Bei Klubklausur verkündet: BZÖ zieht mit "Mittelstandspaket" in Vorwahlkampf

Gorbach fordert wieder steuerliche Entlastungen BZÖ selbstbewusst: "Reform-Motor der Regierung"

Das BZÖ stimmt sich bei seiner Klubklausur in Bad Aussee auf den kommenden Wahlkampf ein. Zwar bleibt die Frage, wer die Orangen beim Urnengang im Herbst als Spitzenkandidat anführen wird, weiter ungeklärt. Vizekanzler Hubert Gorbach (B) hob in seiner Rede vor den Abgeordneten aber gleich am ersten Klausurtag die Verdienste des orangen "Reformmotors" in der Regierung hervor und schwor sie auf die Verhinderung eines "rot-grünen Chaos" und einer großen Koalition ein.

Inhaltlich forderte Gorbach einmal mehr zusätzliche steuerliche Entlastungsschritte (etwa die Anhebung der Bemessungsgrundlage für den Spitzensteuersatz auf 7.000 Euro) und ein "Mittelstandspaket". Letzteres soll unter anderem eine Prämie für zusätzliche Anstellungen nach Vorbild der Lehrlings-Förderung sowie einen halbierten Mehrwertsteuersatz auf Wohnungs-Renovierungen enthalten.

Neue Verhandlungsrunde am Mittwoch im Kanzleramt
Gelegenheit, diese Punkte mit Koalitionspartner ÖVP zu verhandeln, wird Gorbach schon morgen haben: Im Bundeskanzleramt tagt die Regierungsspitze, um Maßnahmen zur Stärkung der Klein- und Mittelbetriebe zu beraten.

Gorbach dementiert Dissonanzen mit Scheibner
Berichte über Dissonanzen mit Klubchef Herbert Scheibner, der im Vorfeld des Treffens aufgefordert hatte, "Leadership" zu zeigen, wies Gorbach zurück: "Herbert Scheibner ist nicht nur ein Mitstreiter, sondern ein guter Freund von mir geworden", versicherte Gorbach. Allfällige Meinungsverschiedenheiten würden "im Vier-Augen-Gespräch" ausgeräumt und nicht öffentlich.

Spitzenkandidaten-Frage bleibt ungeklärt
Ungeklärt blieb bei der Klubklausur die Frage des BZÖ-Spitzenkandidaten. Zwar hatte es am Vorabend eine BZÖ-Vorstandssitzung gegeben, dabei seien aber nur organisatorische Fragen über die Gründung der noch ausständigen Landesgruppen besprochen worden, hieß es im Anschluss. Parteichef Jörg Haider verabschiedete sich denn auch noch vor Beginn der Klubklausur wieder nach Kärnten.
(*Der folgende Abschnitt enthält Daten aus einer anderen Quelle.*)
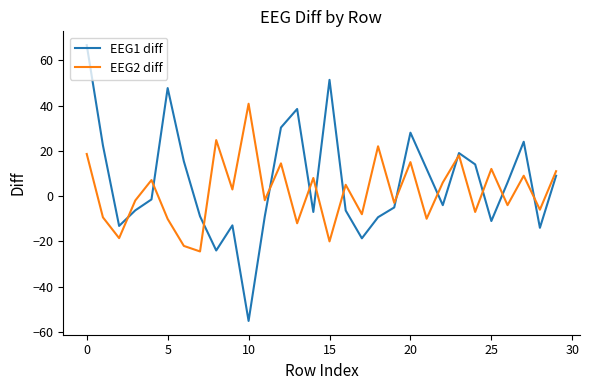

Which series has the largest range (max minus min)?

EEG1 diff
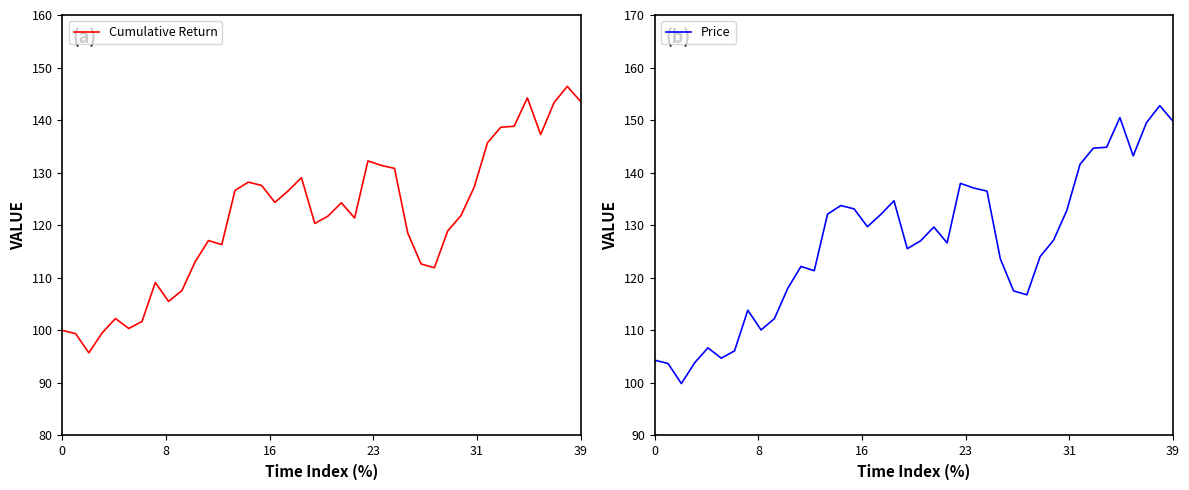

How many series are shown in this chart?

2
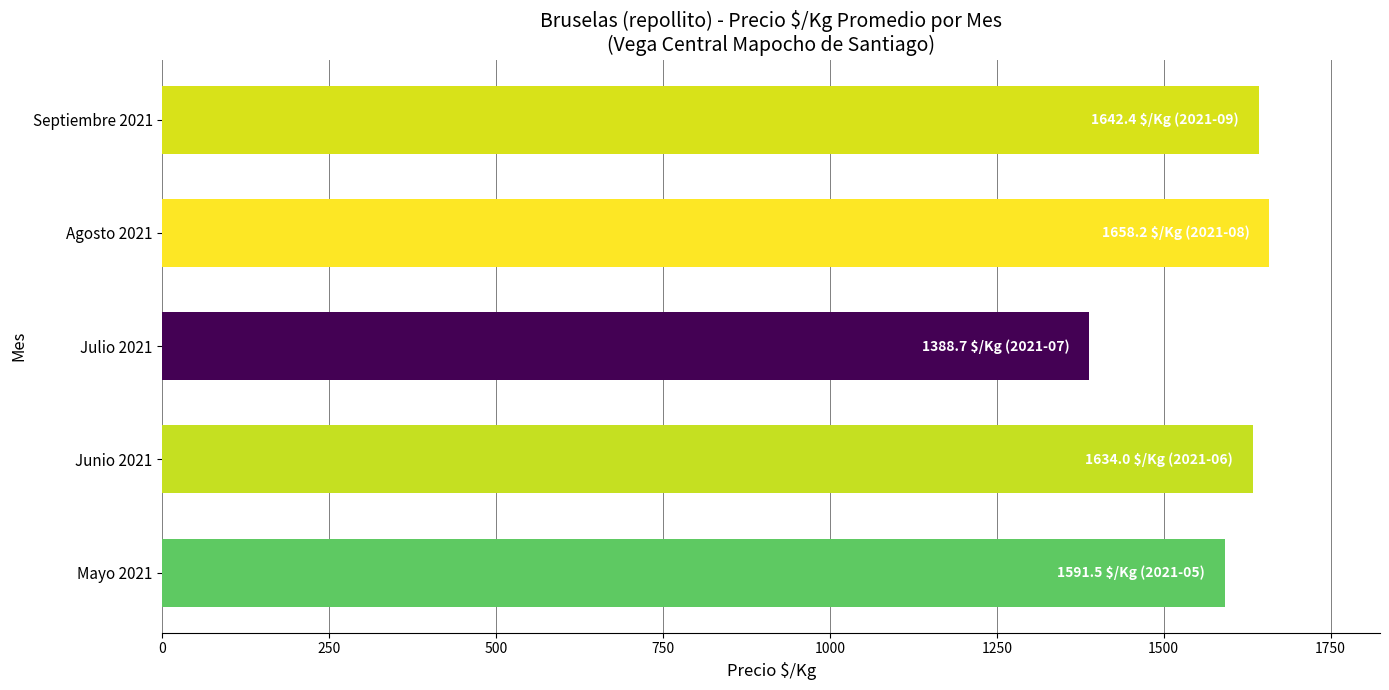

The chart shows a value of 2784.1 at Septiembre 2021. True or false?

False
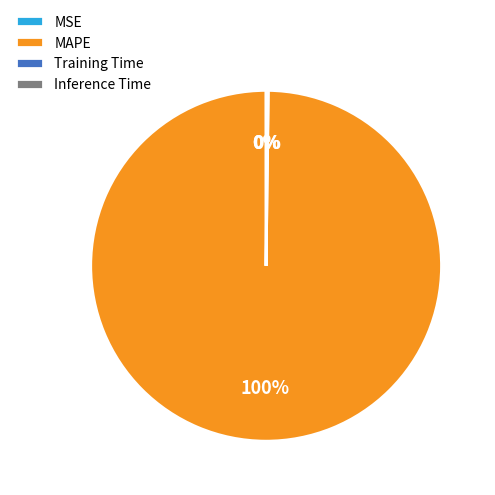

Is it true that MAPE is 100% of the pie?

True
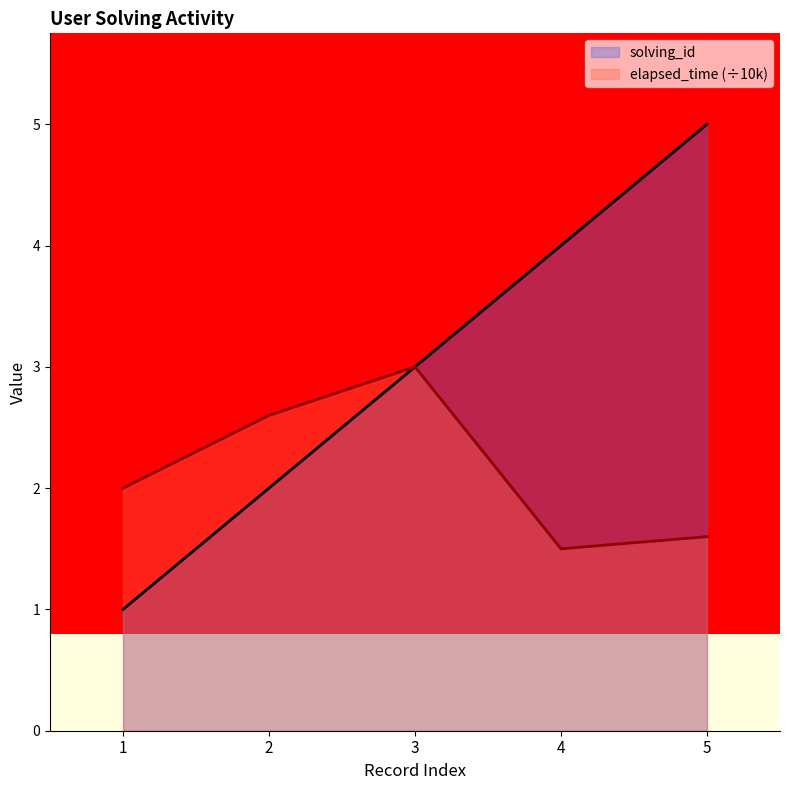

Which series has the largest total across all categories?

solving_id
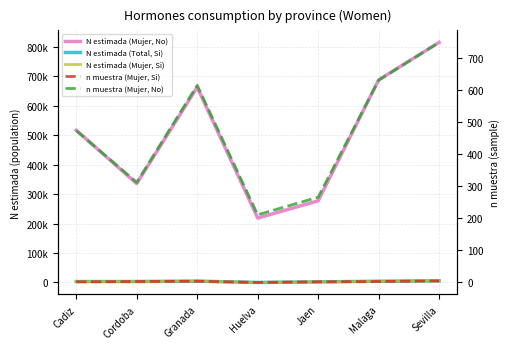

The N estimada (Total, Si) series shows 1918 at Jaen. True or false?

True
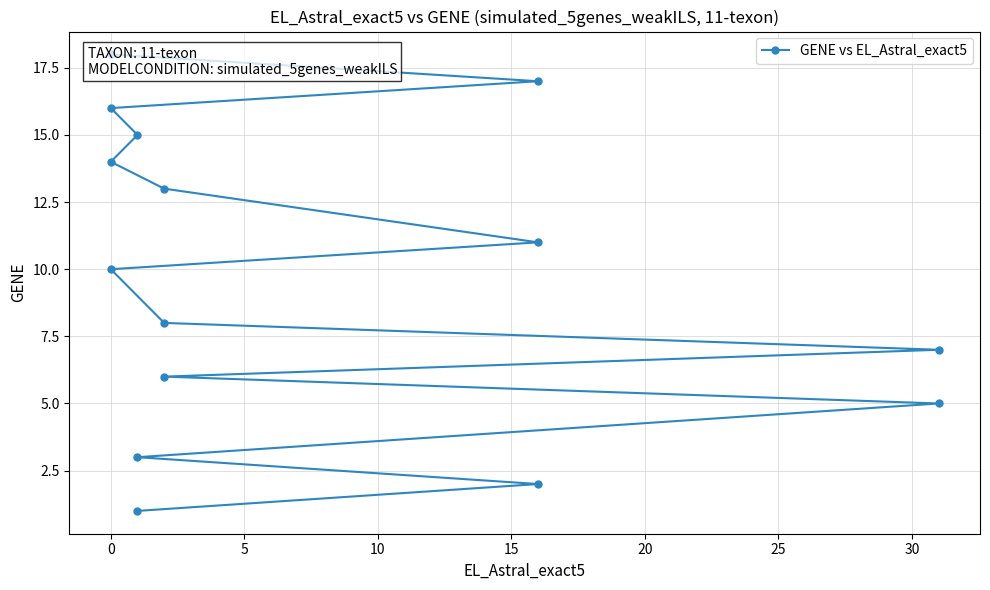

How many data points does each series have?

15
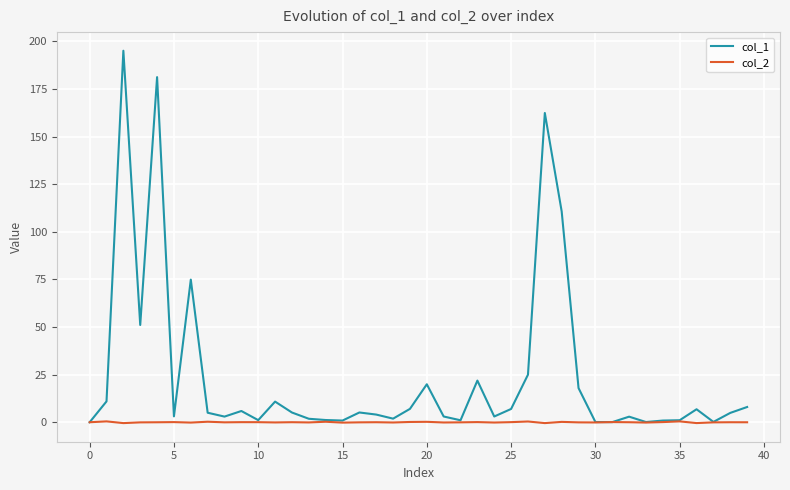

Which series has the largest total across all categories?

col_1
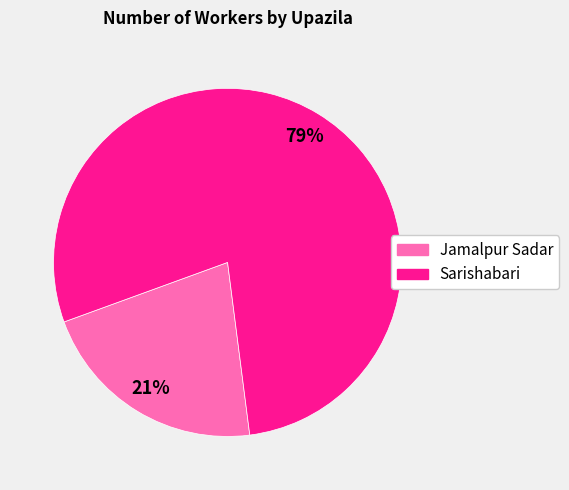

Rank the categories by value from lowest to highest.

Jamalpur Sadar, Sarishabari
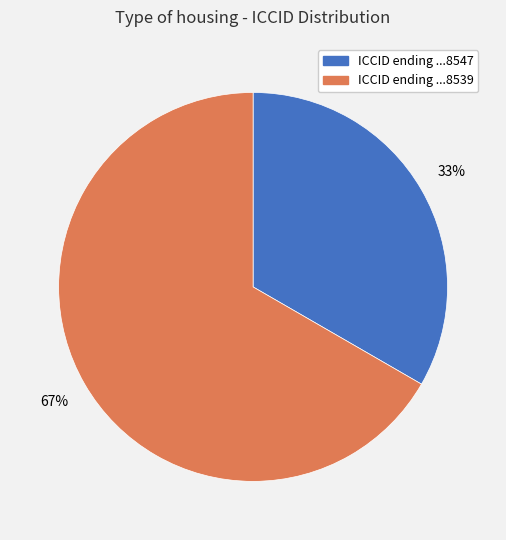

To the nearest percent, what is the average slice percentage?

50%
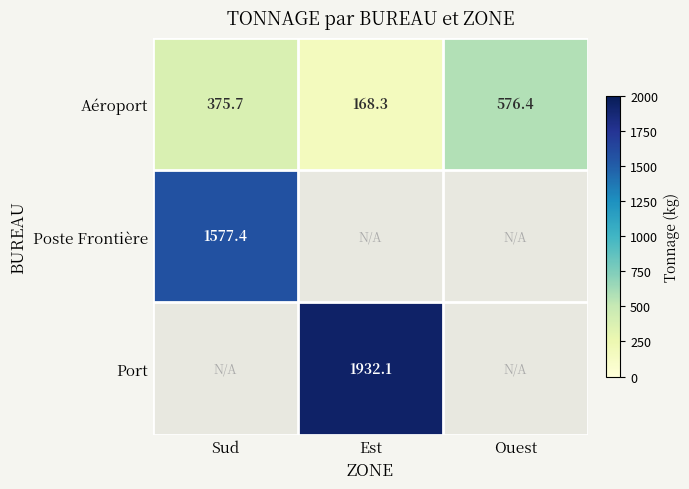

At which category is the sum across all series the highest?

Est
Die Frage des Spitzenkandidaten werde man erst im Frühjahr besprechen, "wenn der Schnee weg ist", verkündete Haider.

Geht man nach der Wetterlage in Bad Aussee, dann dürfte die Präsentation des orangen Spitzenmannes bzw. der Spitzenfrau noch auf sich warten lassen. Die Ortschaft ist nach wie vor tief verschneit, weshalb der Kärntner Abgeordnete Josef Bucher seine Reise zur Klubklausur kurzfristig abgesagt hatte. Auch der Dritte Nationalratspräsident Thomas Prinzhorn und der Abgeordnete und Leichtathlet Elmar Lichtenegger ließen sich entschuldigen (letzterer wegen der kommenden Hallen WM in Moskau).

Bei der Klubklausur nicht dabei war auch Justizministerin Karin Gastinger, die es vorzog, einen Unterhalts-Vorschuss-Gipfel in Wien abzuhalten. Auch Vizekanzler Hubert Gorbach und Sozialministerin Ursula Haubner verließen die Tagung des Parlamentsklubs bereits am Nachmittag des ersten Tages. Am Mittwoch steht noch ein Gesundheits-Schwerpunkt mit Sportstaatssekretär Karl Schweitzer am Programm der Abgeordneten.

FPÖ reagiert mit Hohn auf orange Klausur
Mit Hohn reagiert die FPÖ auf die Klausur der orangen Konkurrenz: "Die Motorenfunktion des BZÖ ist ähnlich der eines Moskwich, dessen Herstellerwerk in Russland nun endgültig abgewrackt wird", ätzte FP-Generalsekretär Harald Vilimsky in einer Aussendung. Die FPÖ ist im "Freiheitlichen Parlamentsklub" ja nur noch mit einer Hand voll Abgeordneten vertreten. Lediglich Barbara Rosenkranz und Reinhard Bösch bekennen sich weiterhin zur "blauen" Mutterpartei.